▸ REQUIREMENT
Lines that include "each" make up the answer; copy all of them from the data below.

▸ DATA IN THIS EXERCISE
• • •
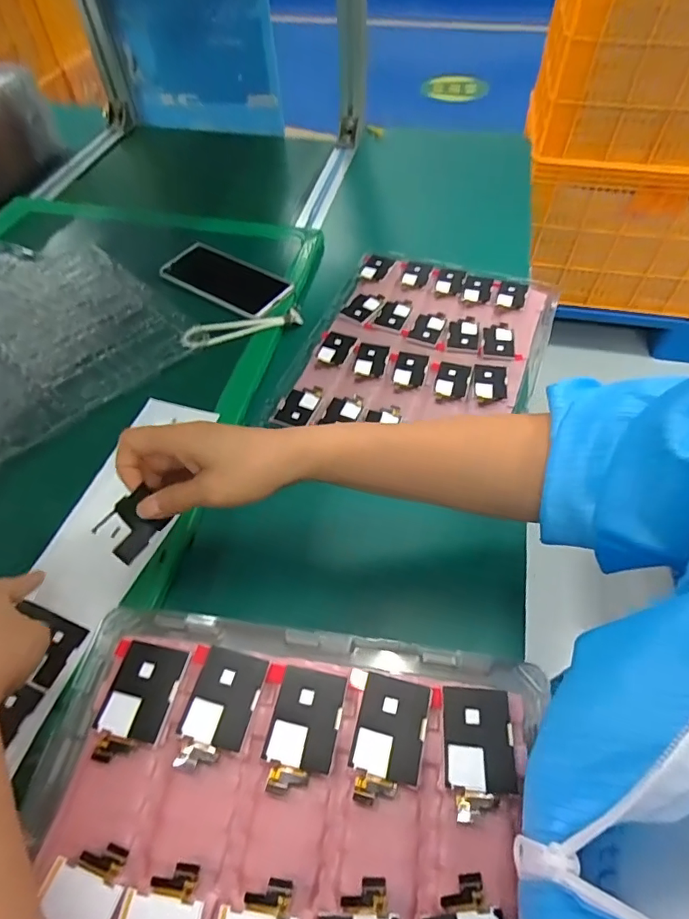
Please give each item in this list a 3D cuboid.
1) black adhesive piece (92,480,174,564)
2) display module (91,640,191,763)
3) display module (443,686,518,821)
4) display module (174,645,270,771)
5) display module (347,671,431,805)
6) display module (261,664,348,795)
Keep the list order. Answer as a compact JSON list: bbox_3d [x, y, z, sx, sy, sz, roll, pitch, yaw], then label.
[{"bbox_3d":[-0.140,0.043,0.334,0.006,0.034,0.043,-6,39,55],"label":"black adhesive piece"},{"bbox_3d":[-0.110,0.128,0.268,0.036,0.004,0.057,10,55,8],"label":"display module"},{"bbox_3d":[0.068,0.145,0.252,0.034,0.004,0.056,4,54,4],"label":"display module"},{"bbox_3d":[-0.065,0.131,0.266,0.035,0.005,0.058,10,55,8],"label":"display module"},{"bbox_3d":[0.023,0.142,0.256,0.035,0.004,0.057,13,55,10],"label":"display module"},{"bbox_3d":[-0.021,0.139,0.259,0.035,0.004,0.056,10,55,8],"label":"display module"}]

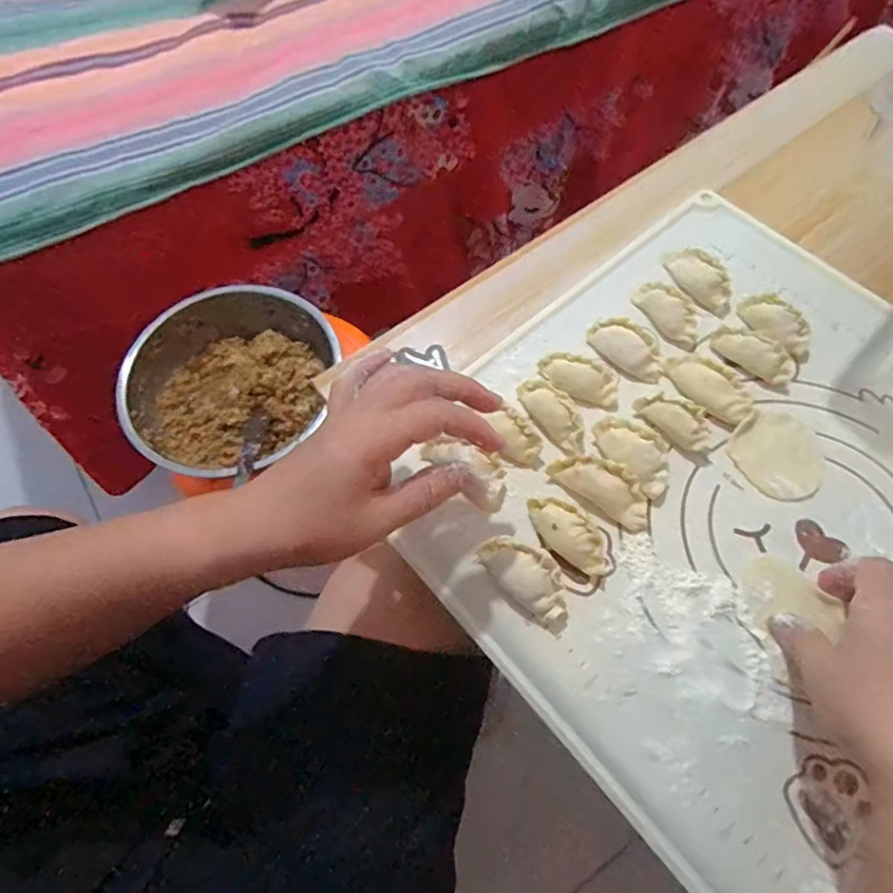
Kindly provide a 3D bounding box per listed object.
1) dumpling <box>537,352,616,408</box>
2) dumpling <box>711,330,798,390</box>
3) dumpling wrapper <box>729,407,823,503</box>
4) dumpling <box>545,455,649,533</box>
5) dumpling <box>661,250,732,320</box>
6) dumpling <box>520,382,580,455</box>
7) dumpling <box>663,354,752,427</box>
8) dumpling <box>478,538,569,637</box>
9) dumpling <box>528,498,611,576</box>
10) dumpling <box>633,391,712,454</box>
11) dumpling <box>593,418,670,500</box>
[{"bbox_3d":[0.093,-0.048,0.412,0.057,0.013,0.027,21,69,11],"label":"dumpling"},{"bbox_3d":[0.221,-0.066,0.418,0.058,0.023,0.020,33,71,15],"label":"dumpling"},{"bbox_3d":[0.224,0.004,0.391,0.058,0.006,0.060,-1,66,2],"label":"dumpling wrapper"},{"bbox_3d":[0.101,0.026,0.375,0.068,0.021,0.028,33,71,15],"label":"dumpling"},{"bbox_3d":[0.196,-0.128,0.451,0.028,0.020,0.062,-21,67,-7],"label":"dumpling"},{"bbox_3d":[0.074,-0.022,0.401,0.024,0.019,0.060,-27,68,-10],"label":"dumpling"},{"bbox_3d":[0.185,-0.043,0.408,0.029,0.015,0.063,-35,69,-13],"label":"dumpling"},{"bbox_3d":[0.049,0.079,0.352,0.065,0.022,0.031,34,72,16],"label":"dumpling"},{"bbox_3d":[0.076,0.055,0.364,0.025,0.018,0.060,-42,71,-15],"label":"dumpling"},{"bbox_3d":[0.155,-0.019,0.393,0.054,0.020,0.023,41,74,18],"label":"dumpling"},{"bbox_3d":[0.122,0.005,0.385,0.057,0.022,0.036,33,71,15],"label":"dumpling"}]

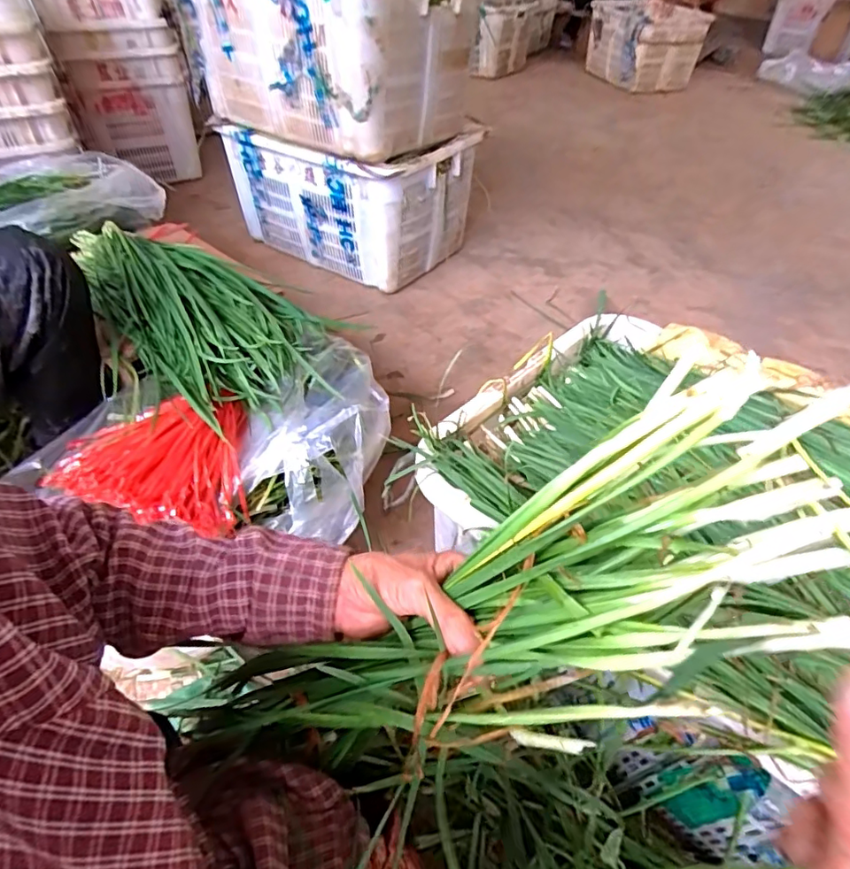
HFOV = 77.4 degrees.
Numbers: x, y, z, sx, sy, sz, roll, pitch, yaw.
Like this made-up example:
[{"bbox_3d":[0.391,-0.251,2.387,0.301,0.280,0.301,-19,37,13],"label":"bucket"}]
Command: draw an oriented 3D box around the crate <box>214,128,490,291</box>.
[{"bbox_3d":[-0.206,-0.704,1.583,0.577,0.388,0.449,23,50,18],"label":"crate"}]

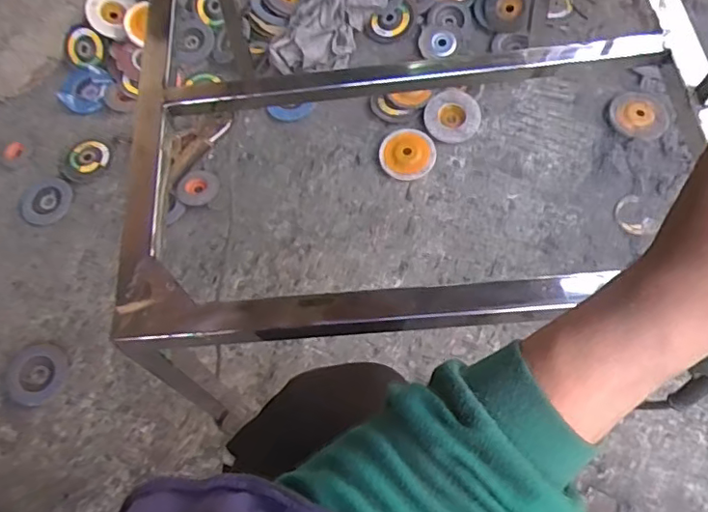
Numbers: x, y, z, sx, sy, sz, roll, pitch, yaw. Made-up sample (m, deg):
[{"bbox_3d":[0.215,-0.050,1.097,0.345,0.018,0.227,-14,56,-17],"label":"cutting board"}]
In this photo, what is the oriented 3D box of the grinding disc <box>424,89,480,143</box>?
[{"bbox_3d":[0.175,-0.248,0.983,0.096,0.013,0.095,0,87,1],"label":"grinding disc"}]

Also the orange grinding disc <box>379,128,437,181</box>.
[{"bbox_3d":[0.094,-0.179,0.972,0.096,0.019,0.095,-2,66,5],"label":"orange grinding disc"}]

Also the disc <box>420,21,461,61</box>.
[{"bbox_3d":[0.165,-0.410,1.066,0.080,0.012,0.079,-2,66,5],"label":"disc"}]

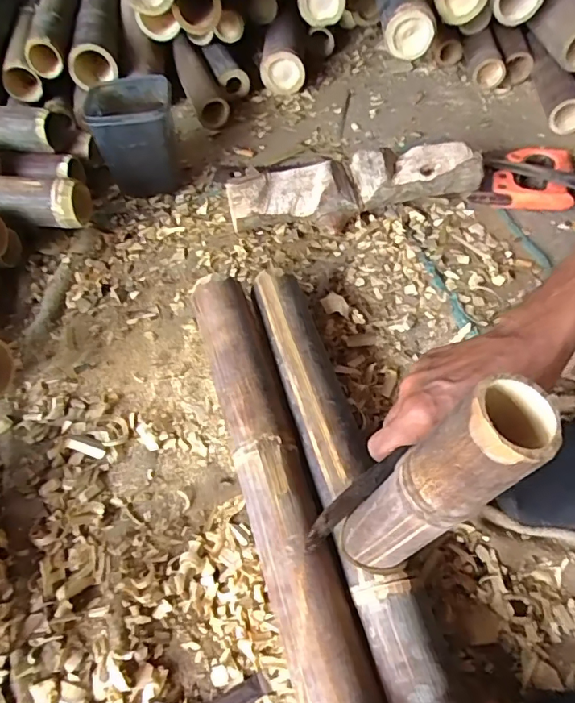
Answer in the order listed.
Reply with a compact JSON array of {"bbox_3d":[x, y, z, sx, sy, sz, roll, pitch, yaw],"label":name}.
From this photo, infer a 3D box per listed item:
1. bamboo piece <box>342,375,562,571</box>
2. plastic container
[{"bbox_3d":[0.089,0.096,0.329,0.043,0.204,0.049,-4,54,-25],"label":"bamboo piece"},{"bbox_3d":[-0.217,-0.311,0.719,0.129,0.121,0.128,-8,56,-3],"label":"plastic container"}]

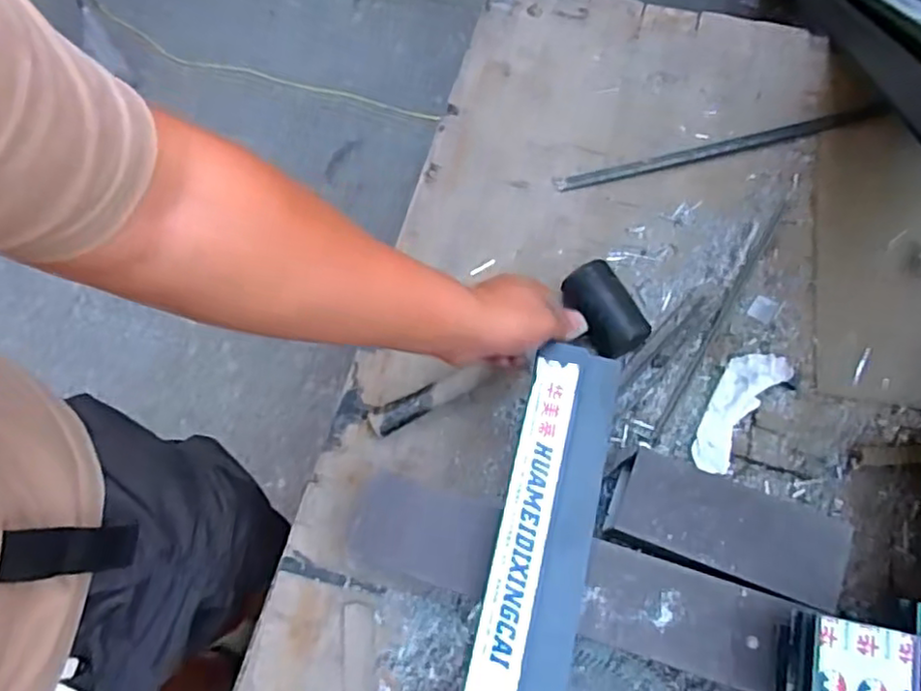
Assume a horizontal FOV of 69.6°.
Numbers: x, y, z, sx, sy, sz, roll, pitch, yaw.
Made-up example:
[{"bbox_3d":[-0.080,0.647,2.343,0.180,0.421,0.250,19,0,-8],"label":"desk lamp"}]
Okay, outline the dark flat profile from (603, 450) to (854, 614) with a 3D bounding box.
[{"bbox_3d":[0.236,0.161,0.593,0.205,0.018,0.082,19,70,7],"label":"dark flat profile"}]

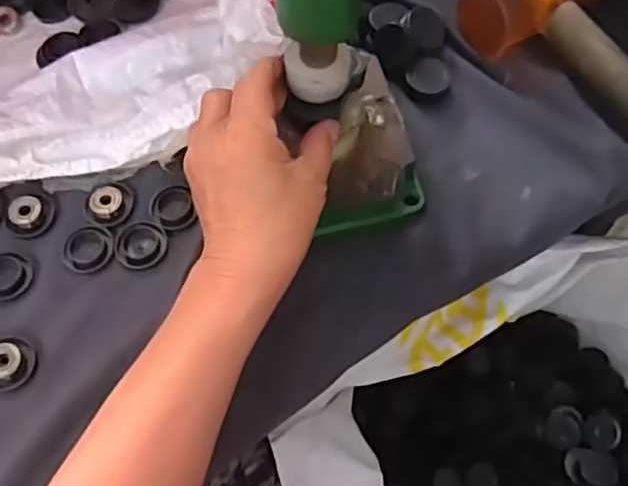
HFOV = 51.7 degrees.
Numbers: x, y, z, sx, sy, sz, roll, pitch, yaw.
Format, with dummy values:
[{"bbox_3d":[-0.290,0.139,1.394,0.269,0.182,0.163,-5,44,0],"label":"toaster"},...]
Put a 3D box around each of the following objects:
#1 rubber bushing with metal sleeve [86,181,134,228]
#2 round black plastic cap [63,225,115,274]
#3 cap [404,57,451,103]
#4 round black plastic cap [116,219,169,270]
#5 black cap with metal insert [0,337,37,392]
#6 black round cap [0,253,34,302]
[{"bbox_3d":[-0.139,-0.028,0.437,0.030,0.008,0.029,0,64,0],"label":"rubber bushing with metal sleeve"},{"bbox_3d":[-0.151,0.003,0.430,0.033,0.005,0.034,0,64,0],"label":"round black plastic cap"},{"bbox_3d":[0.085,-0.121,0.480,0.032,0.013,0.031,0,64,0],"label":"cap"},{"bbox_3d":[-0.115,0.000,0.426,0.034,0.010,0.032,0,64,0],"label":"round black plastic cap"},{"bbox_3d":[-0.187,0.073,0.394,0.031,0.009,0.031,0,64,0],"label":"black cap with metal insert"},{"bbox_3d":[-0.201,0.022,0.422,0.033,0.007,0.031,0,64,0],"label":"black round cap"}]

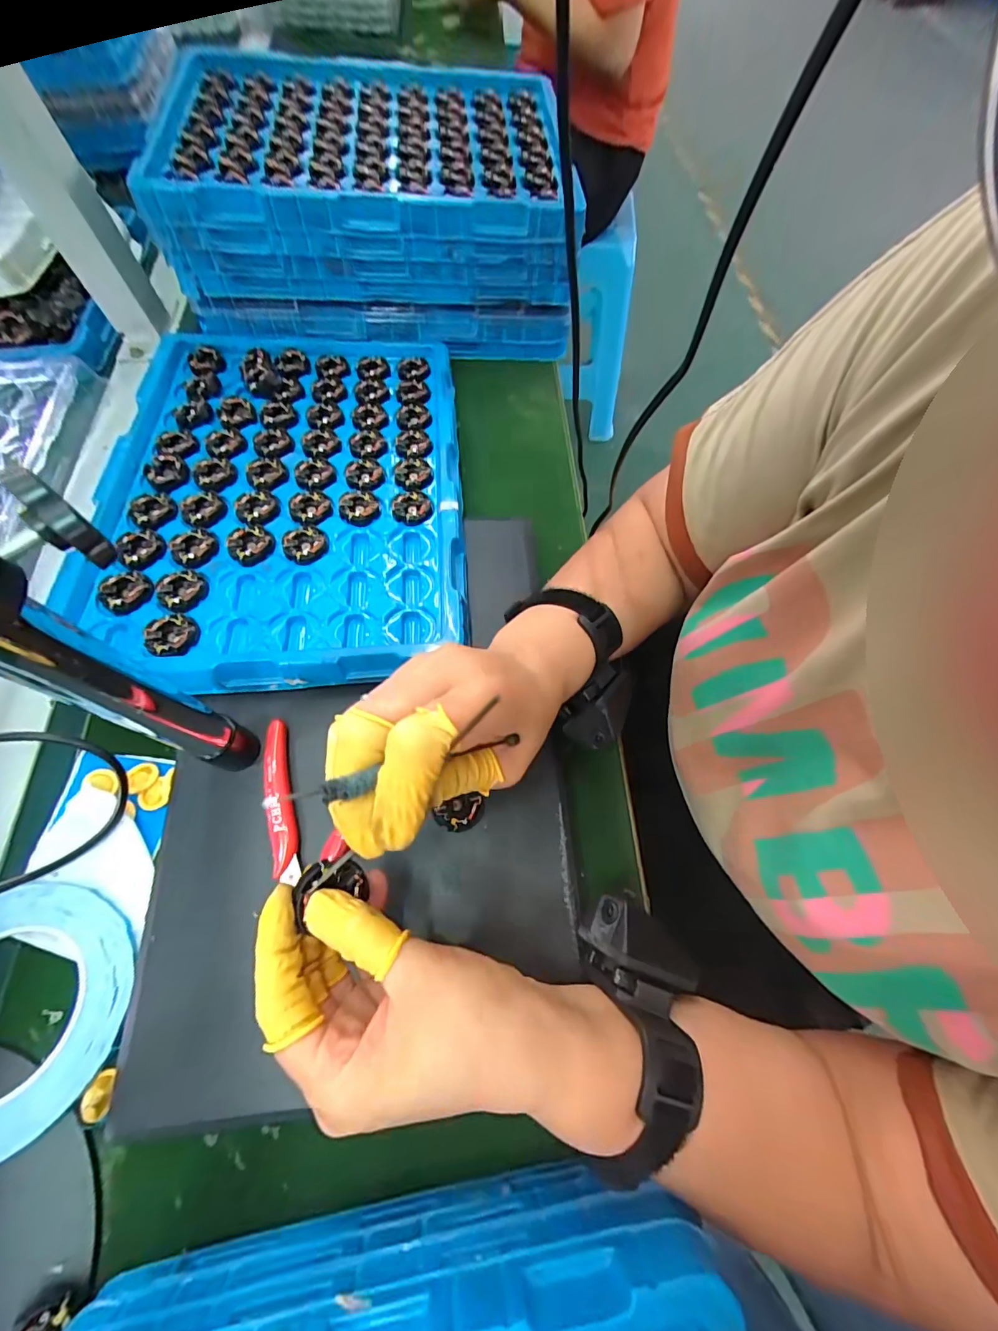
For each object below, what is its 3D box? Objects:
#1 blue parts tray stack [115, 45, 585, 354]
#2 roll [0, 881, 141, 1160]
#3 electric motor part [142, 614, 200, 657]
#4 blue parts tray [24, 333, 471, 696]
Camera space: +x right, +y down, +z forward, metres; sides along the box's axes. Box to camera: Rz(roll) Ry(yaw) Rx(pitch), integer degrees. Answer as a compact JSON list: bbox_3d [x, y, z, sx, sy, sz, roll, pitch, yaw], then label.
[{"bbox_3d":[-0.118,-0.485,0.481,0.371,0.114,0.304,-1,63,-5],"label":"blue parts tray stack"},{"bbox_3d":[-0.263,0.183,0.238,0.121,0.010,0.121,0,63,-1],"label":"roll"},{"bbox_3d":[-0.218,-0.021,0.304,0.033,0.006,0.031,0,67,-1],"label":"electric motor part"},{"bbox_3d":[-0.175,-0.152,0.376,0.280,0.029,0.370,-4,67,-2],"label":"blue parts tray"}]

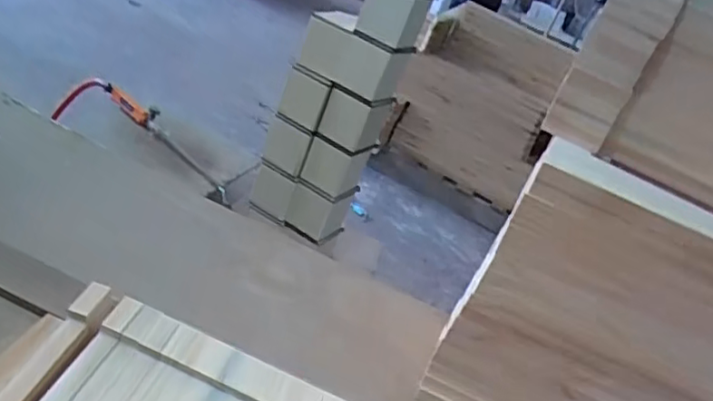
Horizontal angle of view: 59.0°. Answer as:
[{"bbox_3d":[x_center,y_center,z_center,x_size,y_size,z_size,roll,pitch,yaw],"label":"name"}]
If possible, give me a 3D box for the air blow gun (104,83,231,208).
• • •
▸ RESULT BELOW
Please give each item in this list a 3D cuboid.
Put a 3D box around each of the following objects:
For each object below, what is its 3D box? Objects:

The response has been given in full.